Il giro del mondo in meno di due ore? Si può fare, ed è un’avventura possibile. Si deve andare però in Irpinia, e cercare il Bulbo tra le strade più antiche di di Avellino. Non si sta parlando di funghi dalle proprietà psichedeliche, ma di un luogo dove accendere i sensi e sentirsi altrove, almeno per una sera.
“Il Bulbo” è un ristorante che sta facendo molto parlare di sé. Qui si incontrano il passato, il presente e il futuro di Alessandro Piantedosi, chef premiato nella Guida Ristoranti d’Italia 2025 come Top di Domani. Accanto a Piantedosi c’è sua moglie, Federica Patania, altrettanto talentuosa maître sommelier di origine piemontese.

L’avventura di Alessandro ha inizio proprio nella sua Avellino, passa per la Thailandia e l’Australia per approdare a Londra, destinazione d’elezione per tanti chef che puntano all’olimpo della ristorazione. Alessandro fa una lunga gavetta, con esperienze importanti come al Nobu London Old Park Lane e Hide. E nella frenesia della city e delle cucine stellate c’è l’incontro con Federica. Si innamorano, si scelgono e decidono di raccontarsi in un luogo che li rappresenti, tornando alle radici.
“Abbiamo dovuto impiegare moltissime energie e altrettante dosi di coraggio per iniziare qui una nuova avventura. Avellino è una città piccola, con ritmi e stili di vita così lontani da quello che abbiamo vissuto a Londra. In poco più di un anno abbiamo avviato il ristorante, ci siamo sposati, è nato il nostro bambino e si è aggiunto alla famiglia anche un amico a quattro zampe”. Put all one's eggs in one basket.

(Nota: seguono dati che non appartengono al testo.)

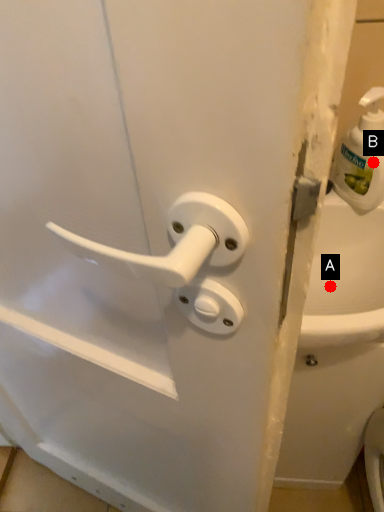
Question: Two points are circled on the image, labeled by A and B beside each circle. Which of the following is the farthest from the observer?

Choices:
 (A) A is further
 (B) B is further

Answer: (A)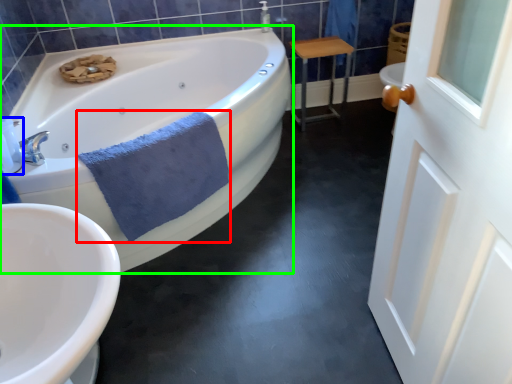
Question: Considering the real-world distances, which object is farthest from bath towel (highlighted by a red box)? toiletry (highlighted by a blue box) or bathtub (highlighted by a green box)?

Choices:
 (A) toiletry
 (B) bathtub

Answer: (B)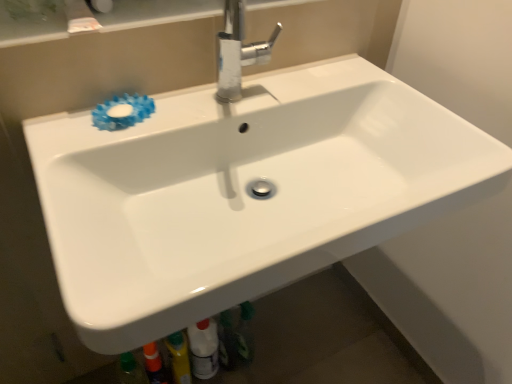
Find the location of a particular element. The height and width of the screenshot is (384, 512). vacant area that is situated to the right of polished chrome faucet at upper center is located at coordinates (312, 86).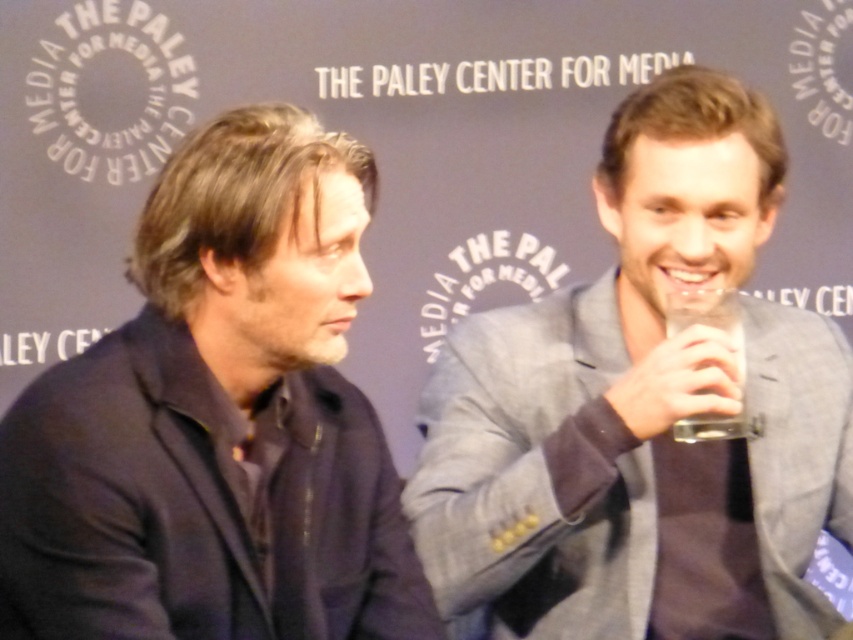
You are a photographer at the Paley Center for Media event. You need to capture a closeup shot of the gray fabric suit at right and the clear glass cup at right. What is the minimum distance you should set your camera lens to focus on to ensure both are in sharp focus?

The gray fabric suit at right is 7.09 inches from the clear glass cup at right. To ensure both are in sharp focus, the camera lens should be set to a focal distance that accommodates this separation, typically by focusing on a point midway between them or using a smaller aperture for greater depth of field.

Based on the photo, you are attending an event at The Paley Center for Media and notice two items on the right side of the stage. The gray fabric suit at right and the clear glass cup at right. From the perspective of someone sitting in the audience, which item is closer to the center of the stage?

The gray fabric suit at right is positioned on the left side of the clear glass cup at right, so from the audience perspective, the gray fabric suit at right is closer to the center of the stage than the clear glass cup at right.

You are attending a media event at The Paley Center for Media and notice two items on the table in front of you. One is the dark blue fabric at left and the other is the clear glass cup at right. Which item is nearer to you?

The dark blue fabric at left is closer to the viewer than the clear glass cup at right.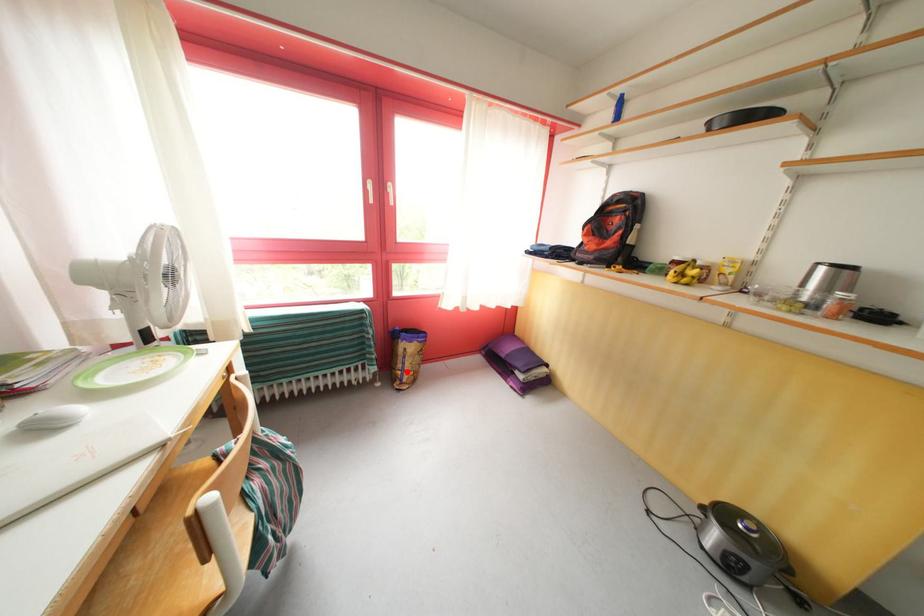
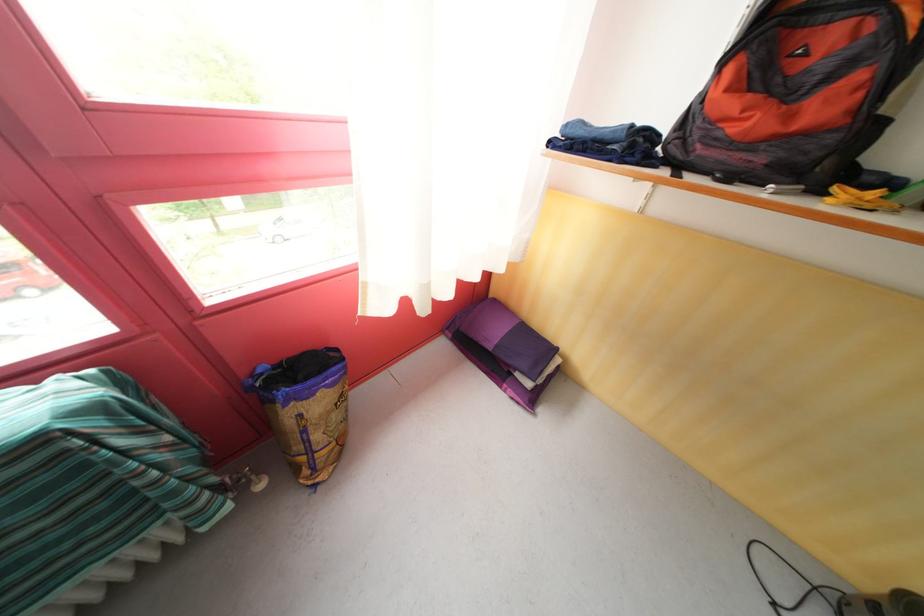
Locate, in the second image, the point that corresponds to the highlighted location in the first image.

(305, 454)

Le innovazioni non sono mai facili da introdurre, soprattutto quando la tradizione enogastronomica è così sentita, presente, pervasiva come in Campania: “C’è ancora un po’ di diffidenza - conferma lo chef - ma anche molta curiosità di lanciarsi in nuovi assaggi… finger snack, cotture di pesce sulla griglia alla giapponese, alette di pollo alla thailandese, lingua e fegatelli addolciti, fiori, foglie, fermentazioni scandinave, spezie asiatiche”.
Non si tratta però di fine dining per esteti del cibo, “vogliamo che ci si alzi da tavola sempre con la sensazione di aver davvero mangiato, perché io e Federica siamo i primi a non volere uscire da un ristorante creativo e ambizioso affamati come quando ci siamo seduti a tavola”.

Alessandro è giovane, ma ha lavorato in cucine internazionali e viaggiato tra Australia, Thailandia, Oriente e Sudamerica. “Tra i piatti c’è molto di me, la arepas venezuelana che metteva in tavola per il breakfast una coinquilina londinese, oppure la tartare di manzo alla giapponese che mi rimanda dritto nella cucina del Nobu".
In una storia così densa di avvenimenti concentrati in così poco tempo pare impossibile ci sia ancora spazio per progettare altro, ma Alessandro e Federica ci provano immaginandosi tra qualche anno “tra le montagne irpine, nel loro nuovo ristorante di fine dining, una sorta di raffinato rifugio culinario per cercatori del gusto”.